-- Instructions to follow --
Every entry, from first to last, is to be written out exactly.

++++ Materials provided

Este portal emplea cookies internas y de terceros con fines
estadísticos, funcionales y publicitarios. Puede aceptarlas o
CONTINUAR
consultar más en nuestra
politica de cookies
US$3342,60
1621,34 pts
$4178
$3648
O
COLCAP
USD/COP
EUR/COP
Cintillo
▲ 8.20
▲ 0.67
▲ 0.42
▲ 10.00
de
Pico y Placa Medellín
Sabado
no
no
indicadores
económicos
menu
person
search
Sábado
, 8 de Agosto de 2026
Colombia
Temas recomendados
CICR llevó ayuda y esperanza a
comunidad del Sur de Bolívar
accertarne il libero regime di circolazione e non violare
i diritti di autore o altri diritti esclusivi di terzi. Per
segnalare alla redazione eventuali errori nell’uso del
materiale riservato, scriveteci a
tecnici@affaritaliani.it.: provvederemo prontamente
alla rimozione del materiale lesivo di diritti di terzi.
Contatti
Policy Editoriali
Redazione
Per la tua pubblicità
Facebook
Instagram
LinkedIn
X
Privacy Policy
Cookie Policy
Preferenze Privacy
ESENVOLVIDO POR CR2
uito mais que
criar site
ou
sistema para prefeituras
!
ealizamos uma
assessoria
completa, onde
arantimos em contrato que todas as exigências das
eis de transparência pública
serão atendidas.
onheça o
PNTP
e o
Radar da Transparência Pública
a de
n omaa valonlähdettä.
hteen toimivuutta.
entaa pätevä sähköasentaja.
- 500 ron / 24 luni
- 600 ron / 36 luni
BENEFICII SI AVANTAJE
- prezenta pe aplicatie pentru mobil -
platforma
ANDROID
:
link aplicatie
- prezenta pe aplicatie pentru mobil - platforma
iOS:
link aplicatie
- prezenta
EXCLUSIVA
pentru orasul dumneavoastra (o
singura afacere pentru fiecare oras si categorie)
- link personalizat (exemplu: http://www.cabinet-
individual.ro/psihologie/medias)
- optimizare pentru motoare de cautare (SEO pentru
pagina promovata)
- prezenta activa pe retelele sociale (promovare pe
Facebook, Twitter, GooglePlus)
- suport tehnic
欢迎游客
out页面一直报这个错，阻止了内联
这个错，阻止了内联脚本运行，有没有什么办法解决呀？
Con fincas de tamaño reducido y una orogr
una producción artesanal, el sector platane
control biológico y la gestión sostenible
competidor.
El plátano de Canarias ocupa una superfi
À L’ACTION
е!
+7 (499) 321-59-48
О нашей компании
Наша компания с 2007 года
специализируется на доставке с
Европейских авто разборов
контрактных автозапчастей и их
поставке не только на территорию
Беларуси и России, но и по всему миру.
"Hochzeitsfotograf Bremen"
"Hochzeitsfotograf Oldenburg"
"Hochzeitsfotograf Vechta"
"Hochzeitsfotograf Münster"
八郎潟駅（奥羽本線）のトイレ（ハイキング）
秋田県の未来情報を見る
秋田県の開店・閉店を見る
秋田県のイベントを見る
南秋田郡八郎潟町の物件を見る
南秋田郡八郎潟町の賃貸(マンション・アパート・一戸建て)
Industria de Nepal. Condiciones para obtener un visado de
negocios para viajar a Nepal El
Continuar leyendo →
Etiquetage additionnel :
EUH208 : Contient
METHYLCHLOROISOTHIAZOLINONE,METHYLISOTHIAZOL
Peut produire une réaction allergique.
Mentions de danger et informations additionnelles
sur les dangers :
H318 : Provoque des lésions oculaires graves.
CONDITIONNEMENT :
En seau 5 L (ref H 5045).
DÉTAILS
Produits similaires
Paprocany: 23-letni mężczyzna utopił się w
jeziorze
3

++++++++

-- Answer to the exercise --
Este portal emplea cookies internas y de terceros con fines
estadísticos, funcionales y publicitarios. Puede aceptarlas o
CONTINUAR
consultar más en nuestra
politica de cookies
US$3342,60
1621,34 pts
$4178
$3648
O
COLCAP
USD/COP
EUR/COP
Cintillo
▲ 8.20
▲ 0.67
▲ 0.42
▲ 10.00
de
Pico y Placa Medellín
Sabado
no
no
indicadores
económicos
menu
person
search
Sábado
, 8 de Agosto de 2026
Colombia
Temas recomendados
CICR llevó ayuda y esperanza a
comunidad del Sur de Bolívar
accertarne il libero regime di circolazione e non violare
i diritti di autore o altri diritti esclusivi di terzi. Per
segnalare alla redazione eventuali errori nell’uso del
materiale riservato, scriveteci a
tecnici@affaritaliani.it.: provvederemo prontamente
alla rimozione del materiale lesivo di diritti di terzi.
Contatti
Policy Editoriali
Redazione
Per la tua pubblicità
Facebook
Instagram
LinkedIn
X
Privacy Policy
Cookie Policy
Preferenze Privacy
ESENVOLVIDO POR CR2
uito mais que
criar site
ou
sistema para prefeituras
!
ealizamos uma
assessoria
completa, onde
arantimos em contrato que todas as exigências das
eis de transparência pública
serão atendidas.
onheça o
PNTP
e o
Radar da Transparência Pública
a de
n omaa valonlähdettä.
hteen toimivuutta.
entaa pätevä sähköasentaja.
- 500 ron / 24 luni
- 600 ron / 36 luni
BENEFICII SI AVANTAJE
- prezenta pe aplicatie pentru mobil -
platforma
ANDROID
:
link aplicatie
- prezenta pe aplicatie pentru mobil - platforma
iOS:
link aplicatie
- prezenta
EXCLUSIVA
pentru orasul dumneavoastra (o
singura afacere pentru fiecare oras si categorie)
- link personalizat (exemplu: http://www.cabinet-
individual.ro/psihologie/medias)
- optimizare pentru motoare de cautare (SEO pentru
pagina promovata)
- prezenta activa pe retelele sociale (promovare pe
Facebook, Twitter, GooglePlus)
- suport tehnic
欢迎游客
out页面一直报这个错，阻止了内联
这个错，阻止了内联脚本运行，有没有什么办法解决呀？
Con fincas de tamaño reducido y una orogr
una producción artesanal, el sector platane
control biológico y la gestión sostenible
competidor.
El plátano de Canarias ocupa una superfi
À L’ACTION
е!
+7 (499) 321-59-48
О нашей компании
Наша компания с 2007 года
специализируется на доставке с
Европейских авто разборов
контрактных автозапчастей и их
поставке не только на территорию
Беларуси и России, но и по всему миру.
"Hochzeitsfotograf Bremen"
"Hochzeitsfotograf Oldenburg"
"Hochzeitsfotograf Vechta"
"Hochzeitsfotograf Münster"
八郎潟駅（奥羽本線）のトイレ（ハイキング）
秋田県の未来情報を見る
秋田県の開店・閉店を見る
秋田県のイベントを見る
南秋田郡八郎潟町の物件を見る
南秋田郡八郎潟町の賃貸(マンション・アパート・一戸建て)
Industria de Nepal. Condiciones para obtener un visado de
negocios para viajar a Nepal El
Continuar leyendo →
Etiquetage additionnel :
EUH208 : Contient
METHYLCHLOROISOTHIAZOLINONE,METHYLISOTHIAZOL
Peut produire une réaction allergique.
Mentions de danger et informations additionnelles
sur les dangers :
H318 : Provoque des lésions oculaires graves.
CONDITIONNEMENT :
En seau 5 L (ref H 5045).
DÉTAILS
Produits similaires
Paprocany: 23-letni mężczyzna utopił się w
jeziorze
3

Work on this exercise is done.